The Argentine experience shows that economic fragility can erode national security from within. In the Indo-Pacific, where military, economic and technological competition are converging, a slow slide into irrelevance would leave Australia dangerously dependent on the will and capacity of others. If we are to avoid that fate, we must move from passive prosperity to purposeful renewal.
That means building domestic capability in critical technologies, accepting that strategic industries may require support even when they are not immediately cost-competitive, investing in skills formation to match national priorities and strengthening the public service’s ability to deliver long-term, bipartisan strategy. It also means embedding intergenerational equity into housing, taxation and superannuation reforms so that younger Australians have a tangible stake in the nation’s future.
Northern Australia can serve as a proving ground for this renewal, with its resources, geography, and strategic importance creating the conditions for integrated approaches to infrastructure, defence industry, agriculture, and energy transition. Achieving this will require coordination across jurisdictions, genuine partnership with First Nations communities, and a willingness to take calculated risks.
If we continue to manage decline rather than confront it, we risk drifting into strategic irrelevance, economically dependent, militarily constrained and diplomatically marginal. The geopolitical moment is unforgiving: Chinese aggression is intensifying, regional deterrence is being recalibrated, and the global race for technological advantage is accelerating.

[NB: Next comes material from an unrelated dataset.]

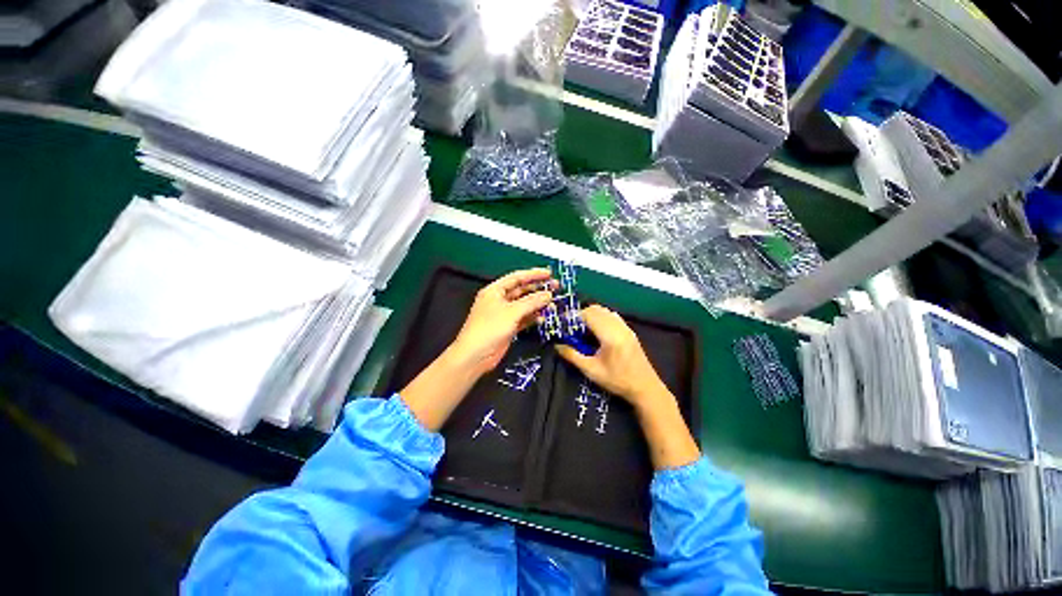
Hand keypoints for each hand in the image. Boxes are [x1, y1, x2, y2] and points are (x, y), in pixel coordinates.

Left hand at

Decline is not destiny. Australia retains formidable advantages, resources, geography, institutions and a record of reform when it matters. The question is whether we will act with the urgency and strategic clarity the moment demands. Renewal will not come from a single program or policy, but from a deliberate, national effort that treats economic capability as the foundation of national security. The warning from Argentina is clear: the cost of complacency is measured not in years, but in generations.